Succeeding In The Workplace

Succeeding in the workplace is the same as succeeding in any free market. Unless your employer hired you for some other reason than to help them turn a profit, you are operating on the same principles as every other small business. In a previous article I touched on how you are your first business, and as an employee the same holds true.   

Remember, you are your first company. You have an input, and you have an output. The process or you may exist within the scope of 9-5 employment but that does not change the way success is achieved.

So, how does a business succeed again? By identifying a need that can be facilitated by your core competencies and maintaining a competitive advantage! What are the factors of competitive advantage? A competitive advantage exists when offering a product or service at a lower cost, higher quality, or shorter lead!

There is no employer in the world that wouldn’t love to hire you for a lower rate, if you do quality work, and if you finish your tasks quickly. That is the dream employee. Wait, work for a lower rate..? That is in direct contradiction with the goal of a business (To make money now and in the future.) Well, yes and no. Depending on the saturation of a market there are times in which lowering your price is required in order to make a sale. This is especially true in a highly saturated job market. I would suggest against getting into such a market but some people find their passion in a place like this.   

If lowering your wage is out of the question, which for most it is, concentrate your efforts on providing quality results in the shortest amount of time possible. Price is only one metric of your competitive advantage. In fact, if you have the ability to do a job faster than anyone else you may be able to charge a premium for your services. An example of this may be a CPA charging an additional fee the closer they get to April 15th.

The same holds true for quality work. Perhaps you have a skill that allows you to perform a position better than anyone else in a given price range. The quality of your work could possibly push you into a new echelon. Hair dressers see this all the time. Women pay a ton to have their hair done by a quality stylist because they know they will get a quality cut. So, if you have an ability that is not common it may be possible to use that to set you apart from the rest.

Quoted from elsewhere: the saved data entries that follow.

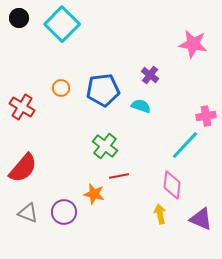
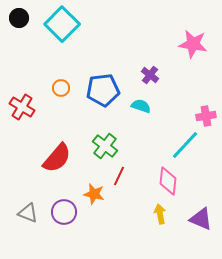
red semicircle: moved 34 px right, 10 px up
red line: rotated 54 degrees counterclockwise
pink diamond: moved 4 px left, 4 px up
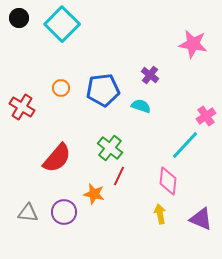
pink cross: rotated 24 degrees counterclockwise
green cross: moved 5 px right, 2 px down
gray triangle: rotated 15 degrees counterclockwise
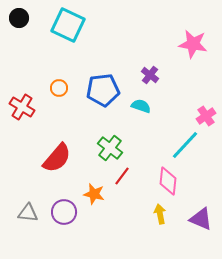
cyan square: moved 6 px right, 1 px down; rotated 20 degrees counterclockwise
orange circle: moved 2 px left
red line: moved 3 px right; rotated 12 degrees clockwise
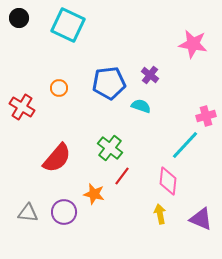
blue pentagon: moved 6 px right, 7 px up
pink cross: rotated 18 degrees clockwise
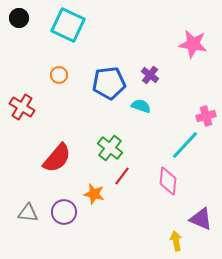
orange circle: moved 13 px up
yellow arrow: moved 16 px right, 27 px down
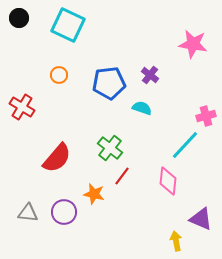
cyan semicircle: moved 1 px right, 2 px down
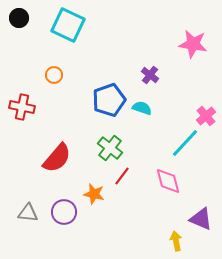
orange circle: moved 5 px left
blue pentagon: moved 17 px down; rotated 12 degrees counterclockwise
red cross: rotated 20 degrees counterclockwise
pink cross: rotated 24 degrees counterclockwise
cyan line: moved 2 px up
pink diamond: rotated 20 degrees counterclockwise
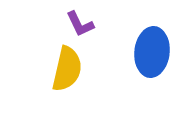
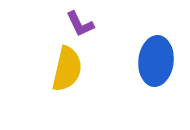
blue ellipse: moved 4 px right, 9 px down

To recap the three metrics:

  1. Cost
  2. Quality
  3. Lead

A quick caveat, the only time anyone will have the advantage in all three areas is in a new market. This means unless you are the only person who can do what you do it is only possible to have a competitive advantage in at most two of the above areas. Understand though that whichever area you focus on will come at the expense of the other two. An example of this would be a seasoned airbrush painter who can paint custom bikes. The level of quality will likely come with a long lead and a steep price. You have heard the phrase, “you get what you pay for” well, this is why.    

If you are starting a new position understand that producing the highest quality work in the shortest amount of time may take a while. As your intuition of the position grows you will learn where you can speed things up or increase your quality. Employers know this and won’t expect you to know everything right out of the gate.        

There you have it; the secret formula to succeeding in the workplace is the same as succeeding as a small business. Do a quality job in a reasonable amount of time for a reasonable fee and success will follow. Don’t forget that markets change, and demands change so be sure to flexible in all that you do and don’t be surprised if your obligations today are not your obligations tomorrow.